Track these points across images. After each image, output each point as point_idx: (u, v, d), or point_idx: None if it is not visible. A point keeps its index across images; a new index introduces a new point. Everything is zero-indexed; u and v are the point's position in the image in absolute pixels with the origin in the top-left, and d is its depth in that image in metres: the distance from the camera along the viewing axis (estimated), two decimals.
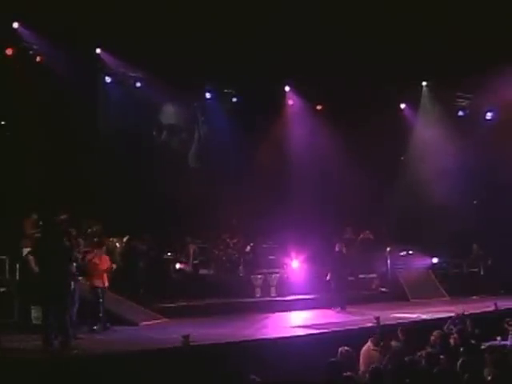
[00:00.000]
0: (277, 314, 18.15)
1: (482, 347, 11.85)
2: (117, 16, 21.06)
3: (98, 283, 15.24)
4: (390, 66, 23.06)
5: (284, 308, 18.98)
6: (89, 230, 19.19)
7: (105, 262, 15.70)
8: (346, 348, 10.91)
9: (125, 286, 18.11)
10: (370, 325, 14.10)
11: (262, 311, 18.43)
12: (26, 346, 12.58)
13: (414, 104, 25.56)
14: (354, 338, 12.63)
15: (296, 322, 16.46)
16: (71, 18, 20.11)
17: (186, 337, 11.80)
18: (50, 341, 12.32)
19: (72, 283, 13.12)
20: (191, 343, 11.82)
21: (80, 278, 16.32)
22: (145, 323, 16.02)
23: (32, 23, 20.11)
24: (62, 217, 17.70)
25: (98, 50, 21.95)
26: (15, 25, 19.85)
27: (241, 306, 18.77)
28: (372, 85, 23.76)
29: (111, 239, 19.44)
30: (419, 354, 10.95)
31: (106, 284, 15.46)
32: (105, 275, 15.46)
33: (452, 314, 14.76)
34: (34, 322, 14.45)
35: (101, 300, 15.11)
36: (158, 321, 16.49)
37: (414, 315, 16.53)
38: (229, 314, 17.84)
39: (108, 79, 23.14)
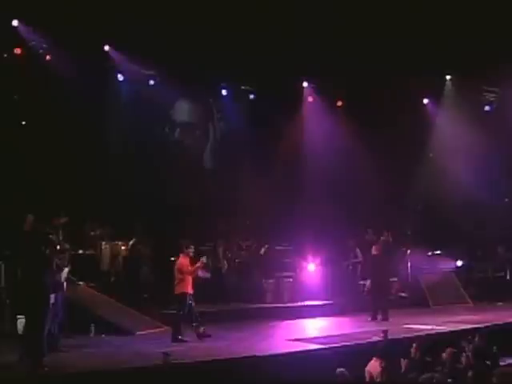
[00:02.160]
0: (285, 322, 16.77)
1: (502, 363, 10.42)
2: (125, 11, 20.13)
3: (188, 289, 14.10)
4: (412, 58, 21.59)
5: (295, 315, 17.58)
6: (91, 233, 18.09)
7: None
8: (342, 370, 9.58)
9: (128, 290, 17.00)
10: (376, 339, 12.59)
11: (272, 318, 17.09)
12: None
13: (437, 99, 23.84)
14: (358, 355, 11.22)
15: (300, 334, 15.00)
16: (77, 15, 19.21)
17: (167, 354, 10.50)
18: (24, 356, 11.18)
19: (53, 296, 11.80)
20: (172, 361, 10.51)
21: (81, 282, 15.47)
22: (141, 332, 14.79)
23: (36, 21, 19.09)
24: (62, 220, 16.67)
25: (107, 48, 20.80)
26: (15, 23, 18.71)
27: (249, 312, 17.48)
28: (394, 79, 22.25)
29: (116, 243, 18.30)
30: (423, 376, 9.55)
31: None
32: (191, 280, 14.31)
33: (474, 326, 13.25)
34: (20, 332, 13.26)
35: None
36: (157, 330, 15.23)
37: (429, 326, 14.93)
38: (235, 321, 16.64)
39: (120, 77, 22.04)
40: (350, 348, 12.24)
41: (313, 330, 15.83)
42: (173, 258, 17.84)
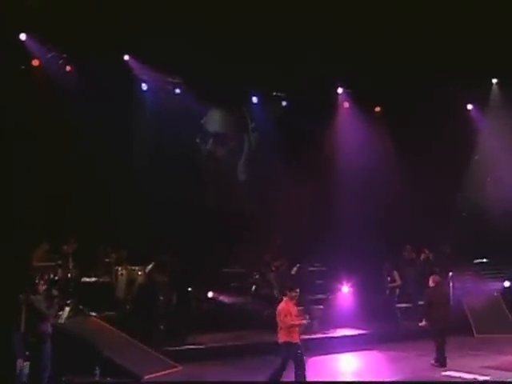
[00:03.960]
0: (312, 359, 14.73)
1: None
2: (146, 18, 18.53)
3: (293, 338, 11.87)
4: (456, 61, 19.56)
5: (325, 349, 15.58)
6: (106, 260, 16.51)
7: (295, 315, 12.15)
8: None
9: (144, 321, 15.35)
10: None
11: None
12: None
13: (483, 104, 21.52)
14: None
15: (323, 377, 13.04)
16: (96, 25, 17.69)
17: None
18: None
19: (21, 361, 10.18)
20: None
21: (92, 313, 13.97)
22: (149, 376, 13.10)
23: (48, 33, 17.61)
24: (71, 246, 15.21)
25: (126, 57, 19.15)
26: (22, 37, 17.21)
27: (268, 347, 15.45)
28: (435, 83, 20.12)
29: (133, 268, 16.67)
30: None
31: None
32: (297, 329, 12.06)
33: None
34: None
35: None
36: (168, 371, 13.52)
37: (470, 376, 12.83)
38: (258, 355, 14.67)
39: (144, 87, 20.40)
40: None
41: (340, 374, 13.89)
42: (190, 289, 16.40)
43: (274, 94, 22.20)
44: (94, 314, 15.06)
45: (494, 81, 21.20)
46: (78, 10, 17.53)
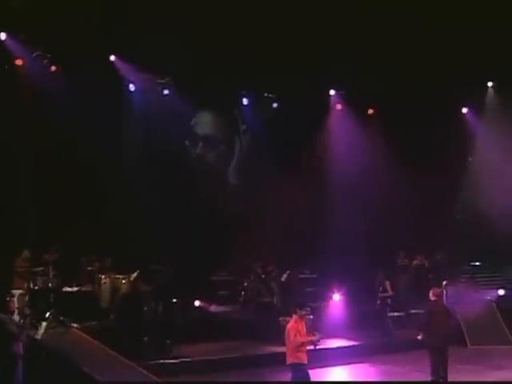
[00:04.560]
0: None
1: None
2: (134, 17, 17.90)
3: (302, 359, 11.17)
4: (450, 64, 19.00)
5: (315, 362, 14.58)
6: (89, 268, 15.82)
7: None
8: None
9: (127, 332, 14.66)
10: None
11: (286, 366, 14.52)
12: None
13: (478, 108, 20.93)
14: None
15: None
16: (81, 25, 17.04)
17: None
18: None
19: None
20: None
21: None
22: None
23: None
24: (52, 255, 14.53)
25: (112, 58, 18.44)
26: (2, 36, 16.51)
27: (260, 360, 14.88)
28: (430, 86, 19.52)
29: (117, 276, 15.98)
30: None
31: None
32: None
33: None
34: None
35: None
36: None
37: None
38: (250, 369, 14.16)
39: (132, 87, 19.68)
40: None
41: None
42: (175, 300, 15.69)
43: (266, 95, 21.56)
44: (75, 325, 14.39)
45: (490, 84, 20.59)
46: (63, 9, 16.95)
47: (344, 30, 18.84)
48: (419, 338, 13.06)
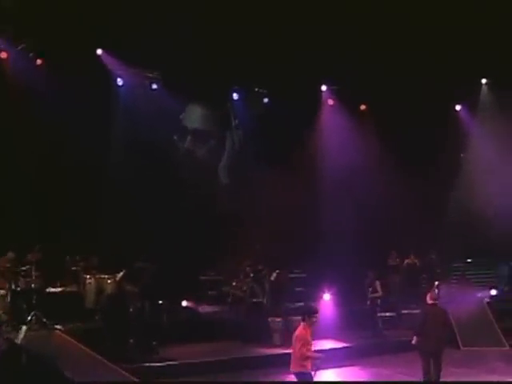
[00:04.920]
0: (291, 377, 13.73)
1: None
2: (121, 11, 17.40)
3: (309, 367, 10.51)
4: (444, 60, 18.67)
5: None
6: (73, 268, 15.36)
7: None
8: None
9: (111, 336, 14.22)
10: None
11: (277, 368, 14.05)
12: None
13: (472, 105, 20.53)
14: None
15: None
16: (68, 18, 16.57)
17: None
18: None
19: None
20: None
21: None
22: None
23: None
24: (34, 255, 14.06)
25: (99, 51, 17.94)
26: None
27: (250, 362, 14.46)
28: (423, 83, 19.14)
29: (103, 276, 15.53)
30: None
31: None
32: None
33: None
34: None
35: None
36: None
37: None
38: (238, 372, 13.74)
39: (120, 82, 19.20)
40: None
41: None
42: (161, 302, 15.23)
43: (256, 90, 21.09)
44: (59, 327, 13.96)
45: (484, 81, 20.19)
46: (49, 2, 16.48)
47: (336, 26, 18.47)
48: (413, 342, 12.68)
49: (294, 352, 10.54)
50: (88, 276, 15.35)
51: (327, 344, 15.98)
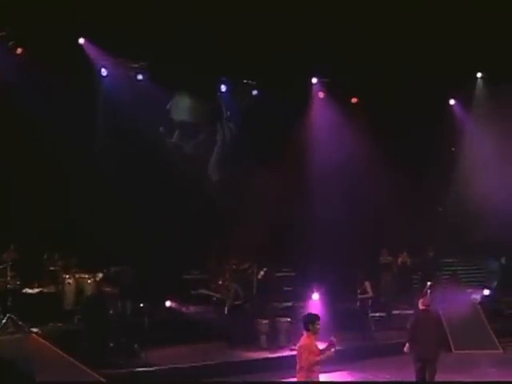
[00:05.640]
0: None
1: None
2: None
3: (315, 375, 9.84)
4: (438, 54, 18.08)
5: (292, 370, 13.84)
6: (51, 268, 14.62)
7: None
8: None
9: (90, 339, 13.51)
10: None
11: (264, 373, 13.48)
12: None
13: (466, 100, 19.84)
14: None
15: None
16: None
17: None
18: None
19: None
20: None
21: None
22: None
23: None
24: (10, 254, 13.33)
25: (81, 41, 17.14)
26: None
27: (234, 367, 13.80)
28: (416, 75, 18.44)
29: (83, 276, 14.80)
30: None
31: None
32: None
33: None
34: None
35: None
36: None
37: None
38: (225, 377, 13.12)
39: (104, 72, 18.40)
40: None
41: None
42: (141, 305, 14.48)
43: (245, 81, 20.31)
44: (35, 330, 13.25)
45: (479, 75, 19.52)
46: None
47: (327, 16, 17.79)
48: (405, 350, 12.04)
49: (301, 362, 9.85)
50: (67, 276, 14.66)
51: None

_ _ _ _ _ _ _

* [What you will do]:
Retype the listing exactly. Skip every picture.

* [Expected answer]:
Track these points across images. After each image, output each point as point_idx: (u, v, d), or point_idx: None if it is not visible. A point keeps its index across images; a new index introduces a new point. Everything is zero-indexed; u and v are the point's position in the image in absolute pixels with the origin in the top-left, and d is its depth in that image in metres: the distance from the camera along the viewing axis (estimated), two decimals.
[00:00.000]
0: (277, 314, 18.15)
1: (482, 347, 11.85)
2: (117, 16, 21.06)
3: (98, 283, 15.24)
4: (390, 66, 23.06)
5: (284, 308, 18.98)
6: (89, 230, 19.19)
7: (105, 262, 15.70)
8: (346, 348, 10.91)
9: (125, 286, 18.11)
10: (370, 325, 14.10)
11: (262, 311, 18.43)
12: (26, 346, 12.58)
13: (414, 104, 25.56)
14: (354, 338, 12.63)
15: (296, 322, 16.46)
16: (71, 18, 20.11)
17: (186, 337, 11.80)
18: (50, 341, 12.32)
19: (72, 283, 13.12)
20: (191, 343, 11.82)
21: (80, 278, 16.32)
22: (145, 323, 16.02)
23: (32, 23, 20.11)
24: (62, 217, 17.70)
25: (98, 50, 21.95)
26: (15, 25, 19.85)
27: (241, 306, 18.77)
28: (372, 85, 23.76)
29: (111, 239, 19.44)
30: (419, 354, 10.95)
31: (106, 284, 15.46)
32: (105, 275, 15.46)
33: (452, 314, 14.76)
34: (34, 322, 14.45)
35: (101, 300, 15.11)
36: (158, 321, 16.49)
37: (414, 315, 16.53)
38: (229, 314, 17.84)
39: (108, 79, 23.14)
[00:02.160]
0: (285, 322, 16.77)
1: (502, 363, 10.42)
2: (125, 11, 20.13)
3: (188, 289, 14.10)
4: (412, 58, 21.59)
5: (295, 315, 17.58)
6: (91, 233, 18.09)
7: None
8: (342, 370, 9.58)
9: (128, 290, 17.00)
10: (376, 339, 12.59)
11: (272, 318, 17.09)
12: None
13: (437, 99, 23.84)
14: (358, 355, 11.22)
15: (300, 334, 15.00)
16: (77, 15, 19.21)
17: (167, 354, 10.50)
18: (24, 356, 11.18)
19: (53, 296, 11.80)
20: (172, 361, 10.51)
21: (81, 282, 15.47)
22: (141, 332, 14.79)
23: (36, 21, 19.09)
24: (62, 220, 16.67)
25: (107, 48, 20.80)
26: (15, 23, 18.71)
27: (249, 312, 17.48)
28: (394, 79, 22.25)
29: (116, 243, 18.30)
30: (423, 376, 9.55)
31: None
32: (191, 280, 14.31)
33: (474, 326, 13.25)
34: (20, 332, 13.26)
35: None
36: (157, 330, 15.23)
37: (429, 326, 14.93)
38: (235, 321, 16.64)
39: (120, 77, 22.04)
40: (350, 348, 12.24)
41: (313, 330, 15.83)
42: (173, 258, 17.84)
[00:03.960]
0: (312, 359, 14.73)
1: None
2: (146, 18, 18.53)
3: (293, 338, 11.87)
4: (456, 61, 19.56)
5: (325, 349, 15.58)
6: (106, 260, 16.51)
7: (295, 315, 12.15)
8: None
9: (144, 321, 15.35)
10: None
11: None
12: None
13: (483, 104, 21.52)
14: None
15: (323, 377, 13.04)
16: (96, 25, 17.69)
17: None
18: None
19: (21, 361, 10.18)
20: None
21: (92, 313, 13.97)
22: (149, 376, 13.10)
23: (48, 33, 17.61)
24: (71, 246, 15.21)
25: (126, 57, 19.15)
26: (22, 37, 17.21)
27: (268, 347, 15.45)
28: (435, 83, 20.12)
29: (133, 268, 16.67)
30: None
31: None
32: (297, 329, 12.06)
33: None
34: None
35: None
36: (168, 371, 13.52)
37: (470, 376, 12.83)
38: (258, 355, 14.67)
39: (144, 87, 20.40)
40: None
41: (340, 374, 13.89)
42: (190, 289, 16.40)
43: (274, 94, 22.20)
44: (94, 314, 15.06)
45: (494, 81, 21.20)
46: (78, 10, 17.53)
[00:04.560]
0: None
1: None
2: (134, 17, 17.90)
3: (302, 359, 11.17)
4: (450, 64, 19.00)
5: (315, 362, 14.58)
6: (89, 268, 15.82)
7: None
8: None
9: (127, 332, 14.66)
10: None
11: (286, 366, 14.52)
12: None
13: (478, 108, 20.93)
14: None
15: None
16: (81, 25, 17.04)
17: None
18: None
19: None
20: None
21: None
22: None
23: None
24: (52, 255, 14.53)
25: (112, 58, 18.44)
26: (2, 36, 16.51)
27: (260, 360, 14.88)
28: (430, 86, 19.52)
29: (117, 276, 15.98)
30: None
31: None
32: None
33: None
34: None
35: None
36: None
37: None
38: (250, 369, 14.16)
39: (132, 87, 19.68)
40: None
41: None
42: (175, 300, 15.69)
43: (266, 95, 21.56)
44: (75, 325, 14.39)
45: (490, 84, 20.59)
46: (63, 9, 16.95)
47: (344, 30, 18.84)
48: (419, 338, 13.06)
[00:04.920]
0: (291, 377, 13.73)
1: None
2: (121, 11, 17.40)
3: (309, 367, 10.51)
4: (444, 60, 18.67)
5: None
6: (73, 268, 15.36)
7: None
8: None
9: (111, 336, 14.22)
10: None
11: (277, 368, 14.05)
12: None
13: (472, 105, 20.53)
14: None
15: None
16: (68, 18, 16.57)
17: None
18: None
19: None
20: None
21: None
22: None
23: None
24: (34, 255, 14.06)
25: (99, 51, 17.94)
26: None
27: (250, 362, 14.46)
28: (423, 83, 19.14)
29: (103, 276, 15.53)
30: None
31: None
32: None
33: None
34: None
35: None
36: None
37: None
38: (238, 372, 13.74)
39: (120, 82, 19.20)
40: None
41: None
42: (161, 302, 15.23)
43: (256, 90, 21.09)
44: (59, 327, 13.96)
45: (484, 81, 20.19)
46: (49, 2, 16.48)
47: (336, 26, 18.47)
48: (413, 342, 12.68)
49: (294, 352, 10.54)
50: (88, 276, 15.35)
51: (327, 344, 15.98)
[00:05.640]
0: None
1: None
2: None
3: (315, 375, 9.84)
4: (438, 54, 18.08)
5: (292, 370, 13.84)
6: (51, 268, 14.62)
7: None
8: None
9: (90, 339, 13.51)
10: None
11: (264, 373, 13.48)
12: None
13: (466, 100, 19.84)
14: None
15: None
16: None
17: None
18: None
19: None
20: None
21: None
22: None
23: None
24: (10, 254, 13.33)
25: (81, 41, 17.14)
26: None
27: (234, 367, 13.80)
28: (416, 75, 18.44)
29: (83, 276, 14.80)
30: None
31: None
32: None
33: None
34: None
35: None
36: None
37: None
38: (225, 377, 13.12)
39: (104, 72, 18.40)
40: None
41: None
42: (141, 305, 14.48)
43: (245, 81, 20.31)
44: (35, 330, 13.25)
45: (479, 75, 19.52)
46: None
47: (327, 16, 17.79)
48: (405, 350, 12.04)
49: (301, 362, 9.85)
50: (67, 276, 14.66)
51: None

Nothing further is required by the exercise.